The "Up" series was based on the Jesuit motto "Give me a child until he is seven and I will give you the man." In tandem with that premise, the shows aimed to show that, like it or not, the British class system remained largely in place.
I recently bought the DVD set of the full series to date. I have thoroughly enjoyed seeing some episodes again after many years, and discovering, at last, what has happened to the group during later, unseen, episodes. My American husband has found the films fascinating in their Britishness, yet not completely unrelatable to life in the USA. People are people are people!
Astrologically inclined readers will already be thinking: Saturn! For a rundown on the 7-year cycles of Saturn see Jim D'Amato's article The Saturn Cycles. It has been a source of mild frustration to me that I can't know the birth data of those involved in the series, for this would be a wonderful opportunity to study natal charts with life patterns. However, these people have probably been exposed to enough already without a nosey blogger like myself adding to their discomfort. Even so - it'd be such an interesting exercise.
Respected movie critic Roger Ebert wrote in his review of the DVD set:
They (the programmes) also strike me as an inspired, even noble, use of the film medium. No other art form can capture so well the look in an eye, the feeling in an expression, the thoughts that go unspoken between the words. To look at these films, as I have every seven years, is to meditate on the astonishing fact that man is the only animal that knows it lives in time.
Paul Almond, a Canadian television and motion picture screenwriter, director and producer was 7 Up's creator. His English assistant and researcher Michael Apted (Sun in Aquarius)soon took over from him and has continued directing the programmes. He was involved in the original selection of the children. The kids were chosen, often with advice from their schools, on ability to express themselves well and be reasonably outgoing. It's remarkable that the group chosen has provided such varied and fascinating life stories. One of the group has emigrated to Australia, one to the USA, one likely to move to Spain. Most have married and have families, some have divorced - some re-married. Two teach, one dropped out of society completely but later found a way back, two practice law, one is a taxi driver, one is a fork-lift truck driver, one works in the construction industry, one for the BBC, one is a children's librarian, one a secretary.....and so on.
Class - the curse of the British - raises its ugly head often in the series. Some of the most amusing interviews, early on, are with priggish and pretentious little 7-year old boys and a girl from upper-class, wealthy backgrounds and expensive private schools. Some of these kids mature and develop rather more compassionately than others, and here lies much of the programme's fascination. Watching early episodes, it was easy to make assumptions about the futures of the boys and girls. Those assumptions often turned out to be very wide of the mark. The gorgeously bright and lively 7-year old Liverpudlian who seemed like the star of the first show, but in adulthood became an anti-social depressive. A development that shocked many viewers. The shy country lad brought up on an isolated farm in the Yorkshire Dales became a nuclear physicist and Professor at a university in the USA.

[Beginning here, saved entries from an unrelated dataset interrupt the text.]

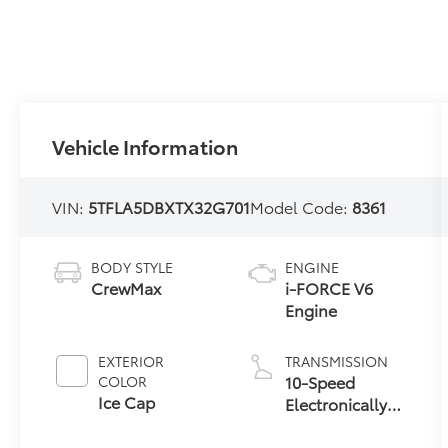
Vehicle Information
VIN:
5TFLA5DBXTX32G701
Model Code:
8361
BODY STYLE
ENGINE
CrewMax
i-FORCE V6
Engine
EXTERIOR
TRANSMISSION
10-Speed
COLOR
Ice Cap
Electronically
Controlled
automatic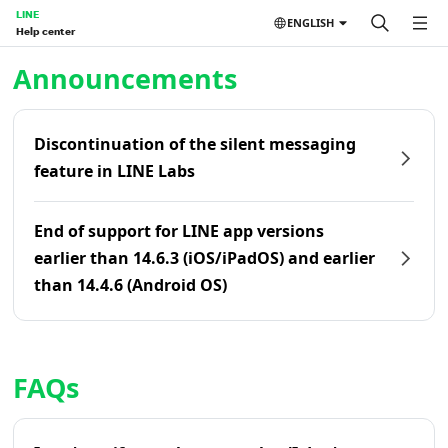
LINE
ENGLISH
Help center
Home | LINE Help Center
Announcements
Discontinuation of the silent messaging
feature in LINE Labs
End of support for LINE app versions
earlier than 14.6.3 (iOS/iPadOS) and earlier
than 14.4.6 (Android OS)
FAQs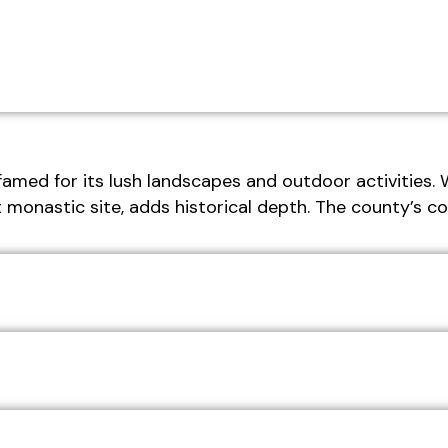
famed for its lush landscapes and outdoor activities. 
t monastic site, adds historical depth. The county’s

It's a sobering experiment to look at one's own life in 7-year slices. In my own case, until my 28-Up, or even 35-Up years, I hadn't got into a groove at all. My life didn't properly fit me before then. I'd have made a very boring subject.
One of the best reviews of the DVD set, other than Roger Ebert's, linked above is this one by Bill Gibron at DVD Talk. In his last paragraph he says:
All plaudits and platitudes aside, The Up Series is phenomenal. There is nothing else like it in the history of cinema, both in the documentary and straight narrative format. It proves the age-old adage that truth is stranger and more dramatic than fiction, and as a film series, it never once fails to move and manipulate you. Apted has plans in place to keep the series going on indefinitely – or as long as there are enough participants willing and brave enough to open up their lives to the invasive invitation over the next few decades – and the possibilities seem endless. Just like life. Indeed, The Up Series is really a devastating portrait of life as it is lived.
In the last episode of the series so far, 49Up, some of the participants began to air their grievances about the programmes. One indicated that this would be her last: "This is me - I'm done!" she said candidly, but without rancour. Others hinted that the intrusion into their privacy every 7 years was becoming unwelcome. One was very vocal about her lack of control. One, rather scathingly, likened the programmes to Big Brother or I'm a Celebrity Get Me Out of Here (the same one who "couldn't see the point of it all" at age 7.) He had only taken part in some of the later episodes to publicise his charity though - so actually the programmes had a point for him, if he could manage the humility to see it! Only one participant said the programmes were "important", even though he found the early ones painful, reminding him of his roots and homeland, which he misses. Two of the original group dropped out completely in their 20s, for their own reasons. Others of the group seem accepting and have taken it all in their stride.
It'll be interesting to see whether a 56Up does emerge in the next few years, and how many of the original group are still willing to take part.